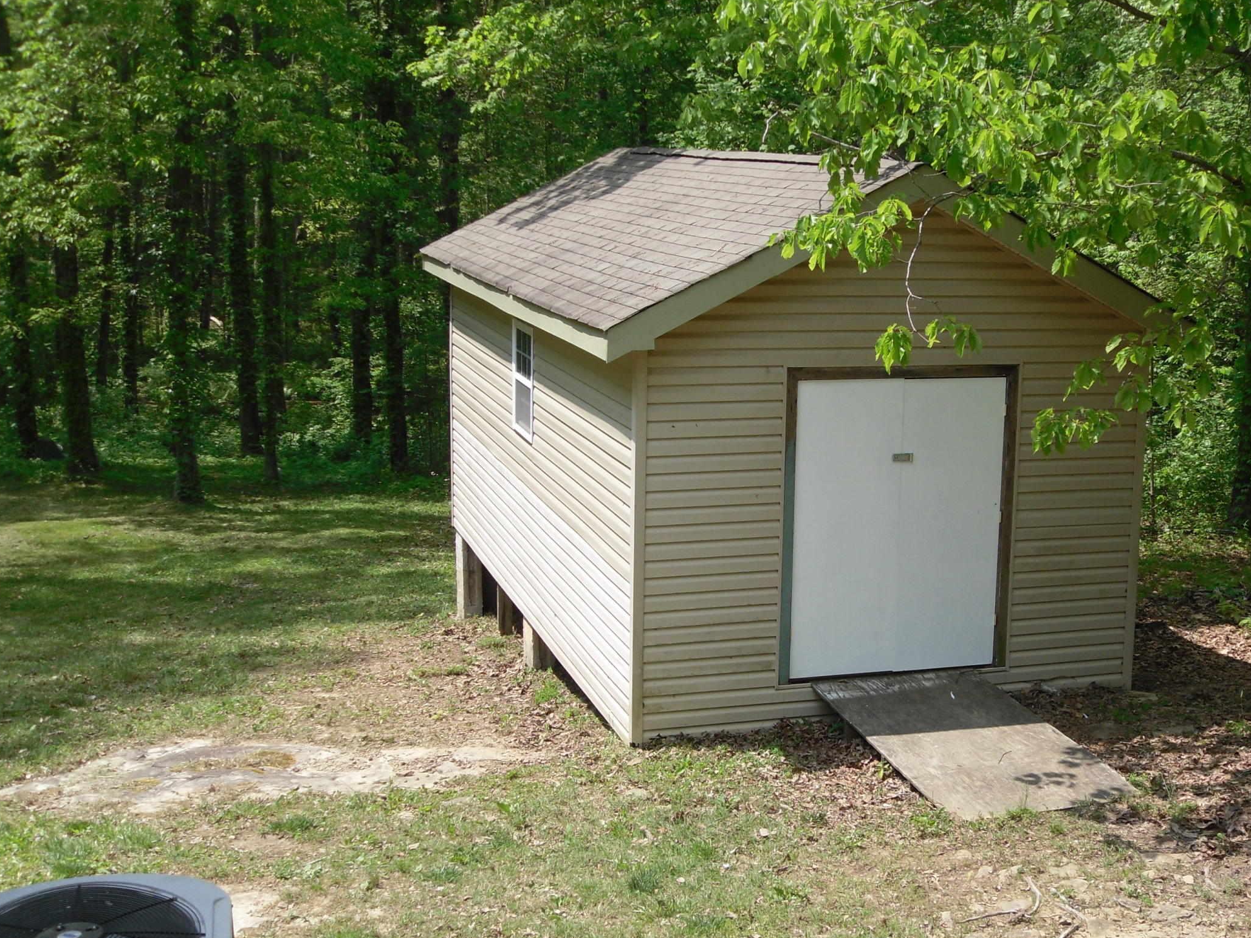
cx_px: 786
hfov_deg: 37.3
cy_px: 503
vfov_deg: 28.5
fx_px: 1843
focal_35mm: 51
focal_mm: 6.3
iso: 80
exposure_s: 1/430
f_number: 3.5
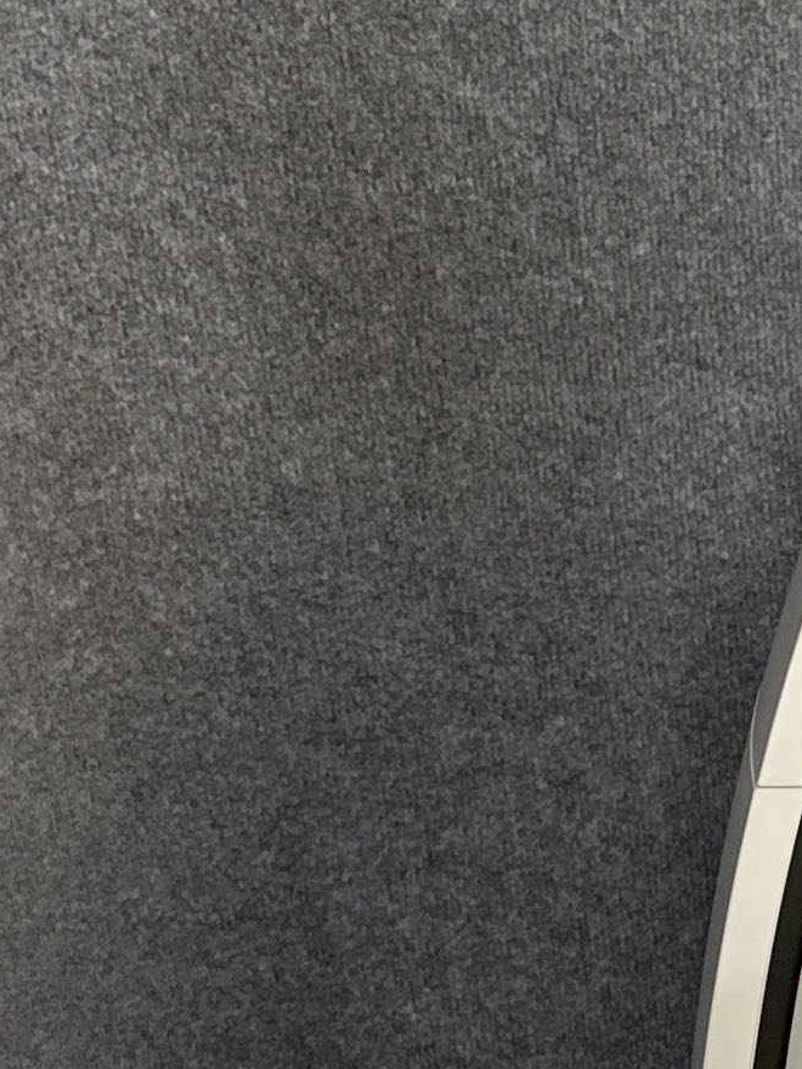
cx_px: 1451
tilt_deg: -32.4
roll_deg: -3.0
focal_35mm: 110
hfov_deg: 12.3
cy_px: 1119
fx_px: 3398
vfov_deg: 17.4
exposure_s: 1/100
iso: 100
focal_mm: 6.76
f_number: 1.78
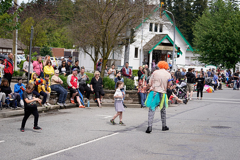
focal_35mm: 70
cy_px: 80
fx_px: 467
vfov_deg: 19.5
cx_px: 120
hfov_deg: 28.8
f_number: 2.8
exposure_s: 1/400
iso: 100
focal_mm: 70
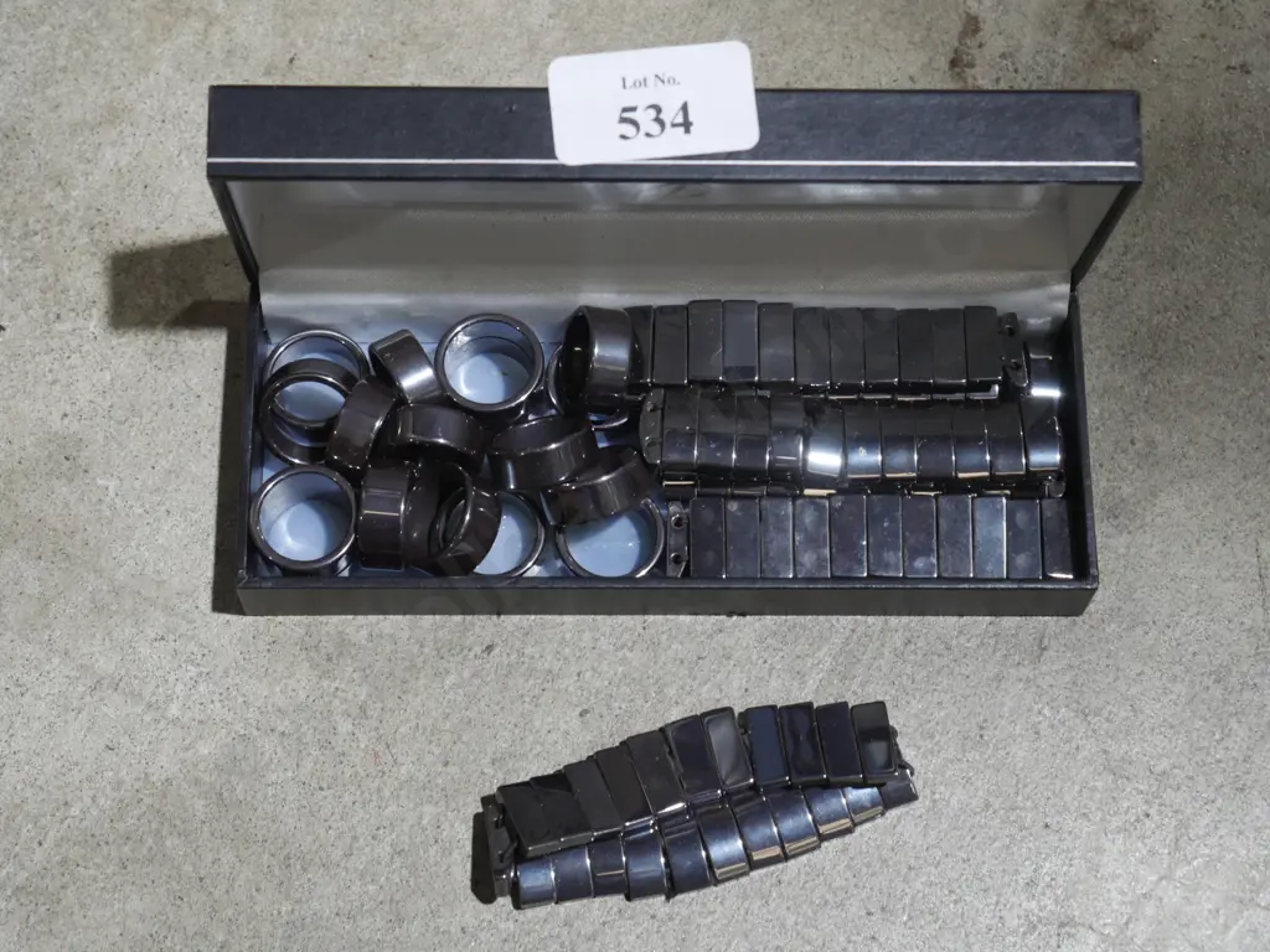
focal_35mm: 72
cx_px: 635
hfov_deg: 27.0
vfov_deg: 20.4
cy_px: 476
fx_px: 2642
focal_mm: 36
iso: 1000
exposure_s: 1/80
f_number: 5.5
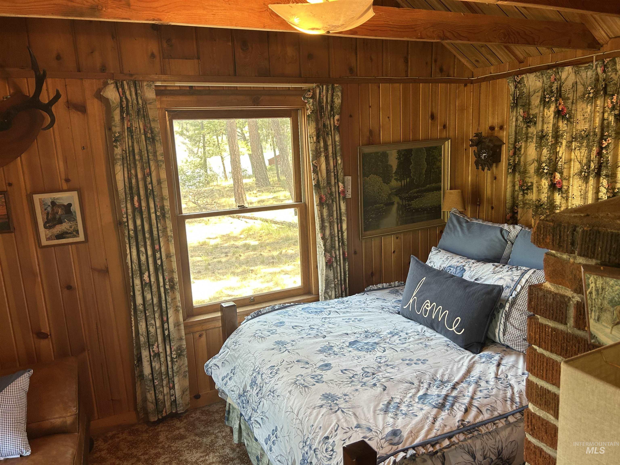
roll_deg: +3.1
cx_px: 310
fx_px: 466
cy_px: 232
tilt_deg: -11.3
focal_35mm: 26
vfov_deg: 53.1
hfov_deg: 67.3
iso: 64
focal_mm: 5.7
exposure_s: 1/60
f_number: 1.5
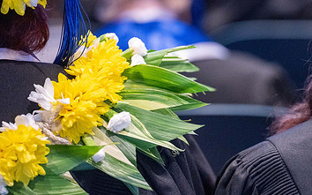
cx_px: 227
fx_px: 2839
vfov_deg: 3.9
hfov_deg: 6.3
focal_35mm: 334
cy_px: 64
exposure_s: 1/125
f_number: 2.8
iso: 6400
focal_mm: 200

» WHAT IS NEEDED
Skip every picture and return the lines above from the top through the one that contains "f_number: 1.78".

» PROBLEM SOLUTION
cx_px: 786
hfov_deg: 37.3
cy_px: 503
vfov_deg: 28.5
fx_px: 1843
focal_35mm: 51
focal_mm: 6.3
iso: 80
exposure_s: 1/430
f_number: 3.5
cx_px: 1451
tilt_deg: -32.4
roll_deg: -3.0
focal_35mm: 110
hfov_deg: 12.3
cy_px: 1119
fx_px: 3398
vfov_deg: 17.4
exposure_s: 1/100
iso: 100
focal_mm: 6.76
f_number: 1.78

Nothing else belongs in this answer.